John and his wife have three daughters and a home in Santa Monica. Doug and his wife have two dogs and live in the Long Island house where he and John grew up. The Giants -- John's team -- currently have a few more wins than the New York Mets -- Doug's team. Their worlds are different, yet inextricably bound. For them, a balance is struck through love and respect.

But in the absence of that blood bond, how does the newspaper industry reach détente with Wall Street? The industry has been described as being like "a men's club," full of tradition and camaraderie. Maybe therein lie the roots of collective resistance. Maybe, John says, it will take all of the c.e.o.s following the lead of Donald Graham, the c.e.o. of The Washington Post Company, who has long made it known that he manages for the long haul and investors who don't like it can put their money elsewhere. That's exactly what Al Neuharth, of all people, urged at a conference at the University of Missouri journalism school in April. What would happen if all the newspaper c.e.o.s said enough? "Their stocks would sell off," Doug Arthur says, without hesitation. Would the investors eventually come back? "I think they would, but not with the same enthusiasm." So maybe saying "no" to the market wouldn't be the financial disaster some have portrayed it to be. In fact, when Doug pulls up the pertinent data on his computer screen, they show that the stock of the Graham-led Washington Post Company has gained value at almost the same clip as Gannett stock over the last ten years, despite vastly different management philosophies.

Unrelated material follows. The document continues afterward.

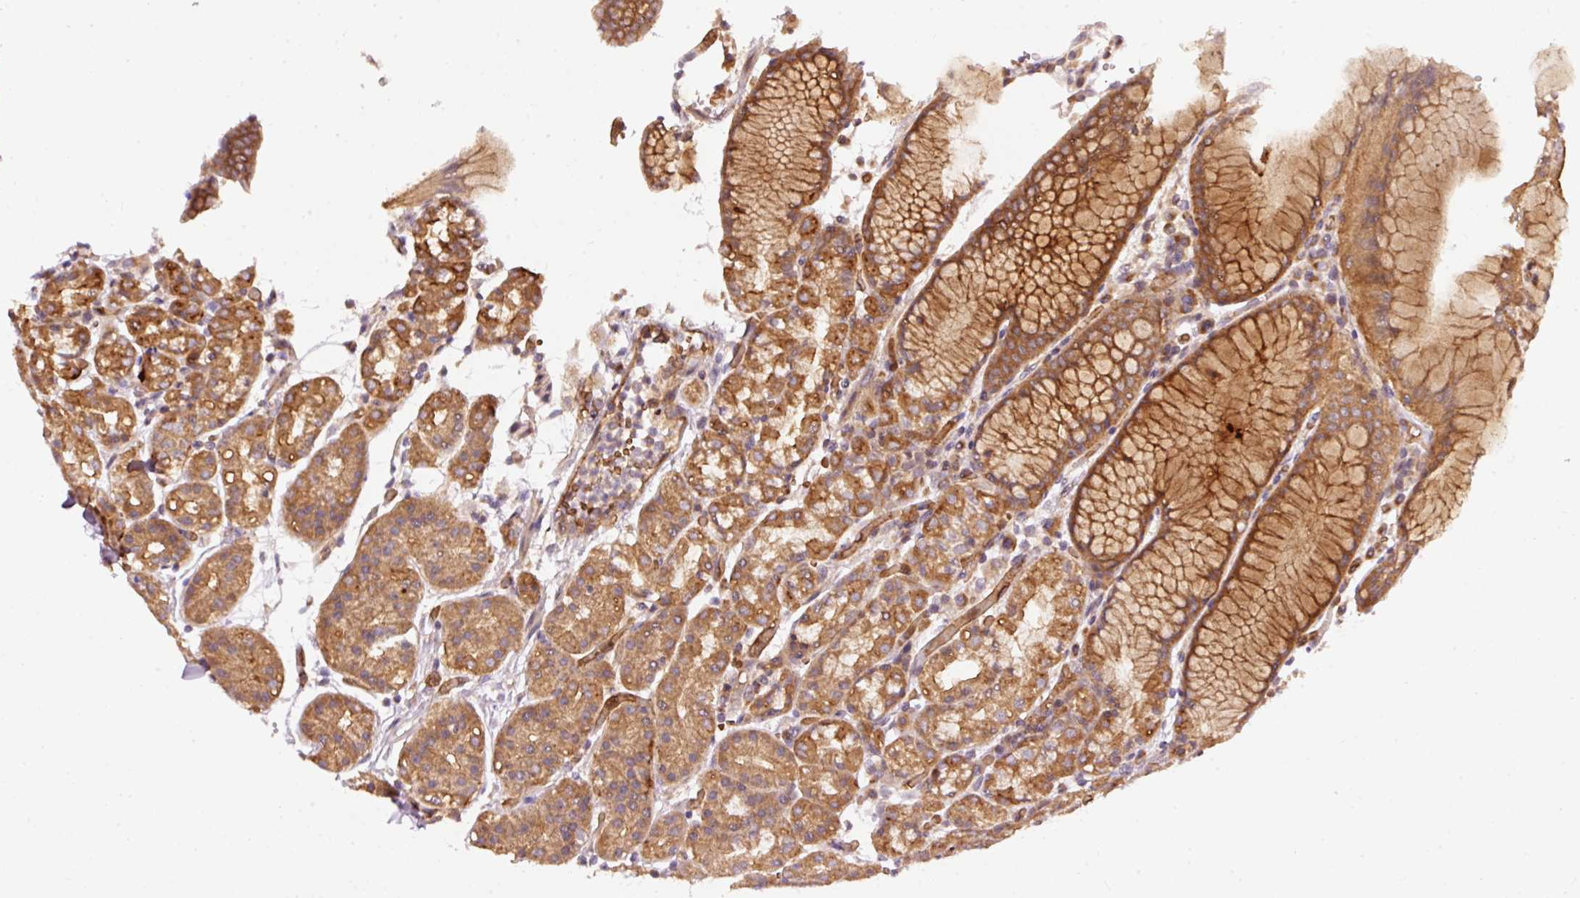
{"staining": {"intensity": "strong", "quantity": ">75%", "location": "cytoplasmic/membranous"}, "tissue": "stomach", "cell_type": "Glandular cells", "image_type": "normal", "snomed": [{"axis": "morphology", "description": "Normal tissue, NOS"}, {"axis": "topography", "description": "Stomach"}], "caption": "A brown stain highlights strong cytoplasmic/membranous expression of a protein in glandular cells of unremarkable human stomach. The staining was performed using DAB, with brown indicating positive protein expression. Nuclei are stained blue with hematoxylin.", "gene": "ADCY4", "patient": {"sex": "female", "age": 57}}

One can argue a range of contributing factors; for instance, that having Warren Buffett own a sizable chunk of the Post is reassuring to investors. But, as Doug says, "despite a relatively cavalier attitude toward earnings, Washington Post has still been a reasonably good stock to own."

Striking a balance requires compromise from both sides. Since most newspapers already are hugely profitable, it raises the question, How much is enough? The consistent answer from Wall Street is that the market will always demand more. But readers are demanding, too, and they have other choices. So the question lingers. Between John and Doug Arthur, and between the newsrooms and the boardrooms. "We live in a greedy society," says John. "But this is a pressure newspapers don't need right now . . . The move to raise margins doesn't seem to have a ceiling. Why is 10 percent good enough for some industries and we gotta go to thirty?"

 


Brent Cunningham is CJR's associate editor.